■ Excerpt to read ■
::::
AMD Radeon R9 290X Review: Welcome To Hawaii


Hawaii GPU Architecture

The Radeon R9 290X is based on the GPU codenamed Hawaii. While it is a new GPU design in AMD’s line-up, it is still based on the Graphics Core Next architecture (GCN), which debuted in the Radeon HD 7000 series. The GPU has been significantly beefed up versus previous-gen products, however, and is one of the largest pieces of silicon to come out of AMD in quite a while.


AMD Hawaii GPU Block Diagram

The R9 290 series GPU (Hawaii) is comprised of up to 44 compute units with a total of 2,816 IEEE-2008 compliant shaders, 176 texture unit, and 64 ROPs. The GPU has four geometry processors (2x the Radeon HD 7970) and can output 64 pixels per clock. The GPU also has 1MB of L2 cache on board and features a wide 512-bit GDDR5 memory interface, versus the 384-bit interface on AMD’s previous-gen high-end parts.

The R9 290 series GPU features roughly 6.2 billion transistors and is manufactured using TSMC’s 28nm processor node. Its die size is about 438mm2, which is approximately 24% larger than the Radeon HD 7970 (Tahiti) which came in around 352mm2.

In addition to being larger and offering more shaders, a wider memory bus, and increased geometry throughput, the R9 290 series GPU also sports a number of new features, namely TrueAudio support, a new bridge-less CrossFire engine, a more flexible display output configuration, and enhanced PowerTune capabilities designed to wring the most performance out of the GPU as possible.


The AMD Radeon R9 290X, 290, and R7 270X Will Feature TrueAudio Support

If you didn’t see our original coverage during the AMD webcast from Hawaii last month, TrueAudio is a new positional and 3D spatial audio engine that will be available on the R9 290X, R9 290, and the R7 260X. To enable TrueAudio, AMD incorporated DSPs into the GPUs and worked with audio middleware providers like Firelight Technologies (FMOD) and AudioKinetics (Wwise) to enable better positional audio that leverages a programmable audio pipeline that resides on the GPU. Those audio pipelines consist of multiple audio optimized DSP cores, which support the Tensilica HiFi2-EP instruction set. There are also 32 KB instruction and data caches and 8 KB of scratch RAM used for fast local operations.


AMD Radeon R9 290X Cards Support Bridge-Less CrossFire

The R9 290X’s bridge-less CrossFire mode comes by way of a new hardware DMA engine that resides inside the CrossFire compositing block on the GPU. The previous-gen bridged CrossFire implementations are bandwidth limited and cannot transfer images over 4MP. This new mode, however, is designed for UltraHD 4K resolutions, though it may be able to scale even higher (information out of AMD wasn’t clear). The hardware DMA engine allows for direct communication between GPUs over PCI Express, with no external connector necessary. And though it technically consumes PCIe bandwidth, there is no real-world performance penalty versus the previous-gen implementation since graphics cards aren’t typically bandwidth starved at the slot anyway.
::::
■ Input data ■
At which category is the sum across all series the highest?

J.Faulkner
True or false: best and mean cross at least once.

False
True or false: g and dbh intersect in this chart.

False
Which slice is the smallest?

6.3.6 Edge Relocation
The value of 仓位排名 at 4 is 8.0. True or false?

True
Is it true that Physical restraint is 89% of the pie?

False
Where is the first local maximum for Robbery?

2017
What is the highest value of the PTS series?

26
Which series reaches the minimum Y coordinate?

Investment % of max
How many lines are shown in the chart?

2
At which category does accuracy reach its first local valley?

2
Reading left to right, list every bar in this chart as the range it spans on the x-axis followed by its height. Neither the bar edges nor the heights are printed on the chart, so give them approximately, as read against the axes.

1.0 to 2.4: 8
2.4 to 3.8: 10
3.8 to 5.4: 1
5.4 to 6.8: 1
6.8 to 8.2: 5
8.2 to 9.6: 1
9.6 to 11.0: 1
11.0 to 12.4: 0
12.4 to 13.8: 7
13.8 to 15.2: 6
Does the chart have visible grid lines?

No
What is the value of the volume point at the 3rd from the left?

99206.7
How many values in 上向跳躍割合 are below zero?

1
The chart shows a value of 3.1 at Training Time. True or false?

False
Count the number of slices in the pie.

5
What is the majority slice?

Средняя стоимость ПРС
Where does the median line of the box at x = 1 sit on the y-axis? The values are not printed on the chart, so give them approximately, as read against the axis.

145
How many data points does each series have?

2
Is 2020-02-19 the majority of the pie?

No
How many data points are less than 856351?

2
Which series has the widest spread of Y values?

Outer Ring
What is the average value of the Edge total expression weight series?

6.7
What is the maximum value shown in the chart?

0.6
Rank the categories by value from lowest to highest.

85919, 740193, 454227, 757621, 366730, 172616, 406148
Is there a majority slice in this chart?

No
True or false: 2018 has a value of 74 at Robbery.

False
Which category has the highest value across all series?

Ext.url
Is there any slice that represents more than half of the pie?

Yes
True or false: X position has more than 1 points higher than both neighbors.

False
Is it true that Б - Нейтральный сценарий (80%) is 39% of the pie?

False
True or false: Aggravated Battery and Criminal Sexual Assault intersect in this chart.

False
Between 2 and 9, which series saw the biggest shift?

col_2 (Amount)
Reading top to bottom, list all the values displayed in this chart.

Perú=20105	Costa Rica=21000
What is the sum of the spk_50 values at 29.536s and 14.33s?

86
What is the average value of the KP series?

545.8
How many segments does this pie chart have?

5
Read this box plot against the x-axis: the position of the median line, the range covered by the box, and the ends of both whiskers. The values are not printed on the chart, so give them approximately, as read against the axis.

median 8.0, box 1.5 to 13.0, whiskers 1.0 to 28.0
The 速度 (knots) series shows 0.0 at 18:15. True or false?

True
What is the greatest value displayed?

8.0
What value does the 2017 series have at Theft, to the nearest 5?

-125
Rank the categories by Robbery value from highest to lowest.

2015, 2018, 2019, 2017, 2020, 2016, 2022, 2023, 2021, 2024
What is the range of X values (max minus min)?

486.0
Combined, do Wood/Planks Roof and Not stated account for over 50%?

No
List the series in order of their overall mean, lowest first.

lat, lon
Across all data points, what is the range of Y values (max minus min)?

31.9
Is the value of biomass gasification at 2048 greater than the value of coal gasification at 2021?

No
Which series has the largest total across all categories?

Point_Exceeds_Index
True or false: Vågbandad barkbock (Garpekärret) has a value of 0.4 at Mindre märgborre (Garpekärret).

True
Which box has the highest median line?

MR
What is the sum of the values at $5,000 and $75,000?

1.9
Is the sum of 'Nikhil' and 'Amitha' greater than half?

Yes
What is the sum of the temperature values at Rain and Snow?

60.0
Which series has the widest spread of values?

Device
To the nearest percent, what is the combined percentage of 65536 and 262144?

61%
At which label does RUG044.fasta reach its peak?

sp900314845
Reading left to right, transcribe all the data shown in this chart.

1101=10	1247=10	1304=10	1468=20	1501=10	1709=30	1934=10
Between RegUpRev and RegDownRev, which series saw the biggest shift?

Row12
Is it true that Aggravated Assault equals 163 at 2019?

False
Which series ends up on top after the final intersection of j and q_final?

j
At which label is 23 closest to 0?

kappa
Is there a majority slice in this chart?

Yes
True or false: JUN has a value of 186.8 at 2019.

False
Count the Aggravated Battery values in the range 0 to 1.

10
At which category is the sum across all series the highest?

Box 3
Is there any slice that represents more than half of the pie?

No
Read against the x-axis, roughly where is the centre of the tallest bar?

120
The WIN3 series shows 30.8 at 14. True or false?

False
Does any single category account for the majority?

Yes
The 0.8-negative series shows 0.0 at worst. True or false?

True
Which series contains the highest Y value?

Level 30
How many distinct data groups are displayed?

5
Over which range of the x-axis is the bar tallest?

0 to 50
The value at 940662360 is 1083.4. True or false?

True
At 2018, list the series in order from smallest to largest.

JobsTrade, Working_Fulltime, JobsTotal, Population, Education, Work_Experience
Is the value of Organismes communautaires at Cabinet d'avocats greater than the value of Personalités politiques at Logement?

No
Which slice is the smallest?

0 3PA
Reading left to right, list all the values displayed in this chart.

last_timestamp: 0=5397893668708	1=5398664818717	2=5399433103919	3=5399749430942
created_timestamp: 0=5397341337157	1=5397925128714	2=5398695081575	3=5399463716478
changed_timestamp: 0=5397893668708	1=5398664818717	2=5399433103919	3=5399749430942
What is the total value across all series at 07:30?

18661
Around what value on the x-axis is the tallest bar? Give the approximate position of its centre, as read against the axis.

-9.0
::::
■ Explore the material ■
a) In the R9 290X review, how wide is the Hawaii GPU's GDDR5 memory interface?
b) Reproduce word for word the passage of the R9 290X review between "The R9 290X’s" and "the slot anyway.", inclusive.
The rows above are separate material and have no connection to the R9 290X review.

■ Answers by item number ■
a) The Hawaii GPU has a 512-bit GDDR5 memory interface.

b)
The R9 290X’s bridge-less CrossFire mode comes by way of a new hardware DMA engine that resides inside the CrossFire compositing block on the GPU. The previous-gen bridged CrossFire implementations are bandwidth limited and cannot transfer images over 4MP. This new mode, however, is designed for UltraHD 4K resolutions, though it may be able to scale even higher (information out of AMD wasn’t clear). The hardware DMA engine allows for direct communication between GPUs over PCI Express, with no external connector necessary. And though it technically consumes PCIe bandwidth, there is no real-world performance penalty versus the previous-gen implementation since graphics cards aren’t typically bandwidth starved at the slot anyway.